House hopefuls talk
Candidates for Leslie Waters' seat weigh in on insurance, taxes, health care and class sizes.
By ANNE LINDBERG
Published August 9, 2006
ST. PETERSBURG - Both Republican candidates for state House District 51 made pitches to the St. Petersburg Times editorial board Tuesday.
Seminole Mayor Dottie Reeder touted her 17 years in local office, which she said makes her more aware of the unintended consequences of legislative action on municipal governments.
Bruce Cotton is the former legislative aide to Republican Leslie Waters, who currently holds the District 51 seat. Waters has termed out, leaving the seat vacant.
"I like doing constituent work," Cotton said. During his time in Tallahassee, Cotton said, he has seen many legislators come and go and thought after seeing some, "I know I can do a better job than that person."
The state's property insurance system needs help, he said. "We've let the system screw up for so long, we're in crisis mode."
The best solution, he said, is to use an amalgam of ideas that could include having insurance companies rate the risk of an individual property rather than a general area. The company could charge according to the risk presented by that individual home or business.

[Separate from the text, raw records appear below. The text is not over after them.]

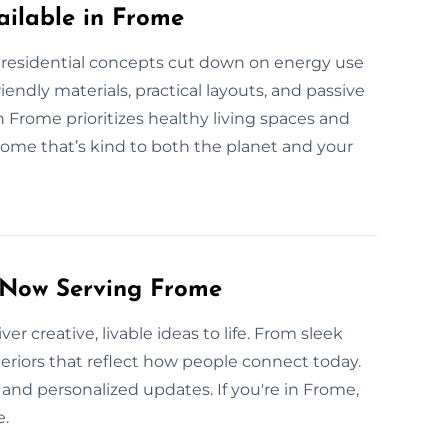
ilable in Frome
 residential concepts cut down on energy use
endly materials, practical layouts, and passive
Frome prioritizes healthy living spaces and
home that’s kind to both the planet and your
s Now Serving Frome
er creative, livable ideas to life. From sleek
teriors that reflect how people connect today.
and personalized updates. If you're in Frome,
e.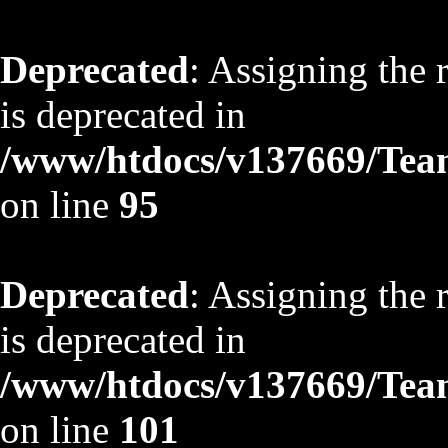
Deprecated
: Assigning the 
is deprecated in
/www/htdocs/v137669/TeamS
on line
95
Deprecated
: Assigning the 
is deprecated in
/www/htdocs/v137669/TeamS
on line
101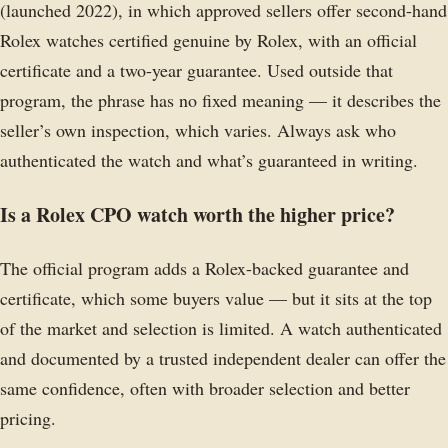
(launched 2022), in which approved sellers offer second-hand
Rolex watches certified genuine by Rolex, with an official
certificate and a two-year guarantee. Used outside that
program, the phrase has no fixed meaning — it describes the
seller’s own inspection, which varies. Always ask who
authenticated the watch and what’s guaranteed in writing.
Is a Rolex CPO watch worth the higher price?
The official program adds a Rolex-backed guarantee and
certificate, which some buyers value — but it sits at the top
of the market and selection is limited. A watch authenticated
and documented by a trusted independent dealer can offer the
same confidence, often with broader selection and better
pricing.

Enforcement of stricter building codes would lead to less property damage in the long run, he also said.
He advocates lower rates for homeowners who upgrade their property to reduce the risk of storm damage.
Reeder said her main issues are "health care, education and economic growth," but she conceded that those are not the topics she hears about on the campaign trail.
The voters, she said, are interested in the high cost of "taxes for their home, insurance for their home. That's all they care about."
Although the solutions for both are multifaceted, Reeder suggested that money being put into Citizens could be better used to lure reinsurers into the market.
And taxes could be held low, she said, by leaving the tax rate with the house.
That way, when people buy a house, they buy the existing tax rate. The rate could go up only 3 percent a year after that. It would apply only to homesteaded properties, not commercial or rental properties, she said.
"This is just an idea I had," Reeder said. "This could work to a degree."
Reeder advocated reconsideration of the class size amendment, which placed a cap on the number of students per class. The cap, she said, should apply only to elementary-level classes. Smaller classes are not so important in middle and high school, she said.
Reeder advocated breaking the proposal into two to allow voters to individually reconsider the middle and high school caps. Part of that reconsideration, she said, would be to "put the price tag to it" so voters understood the cost of the initiative.
The winner of the Republican primary will face Democrat Janet Long in November.
House District 51 meanders from Largo to South Pasadena and includes parts of Seminole, Pinellas Park, the unincorporated Lealman area and St. Petersburg.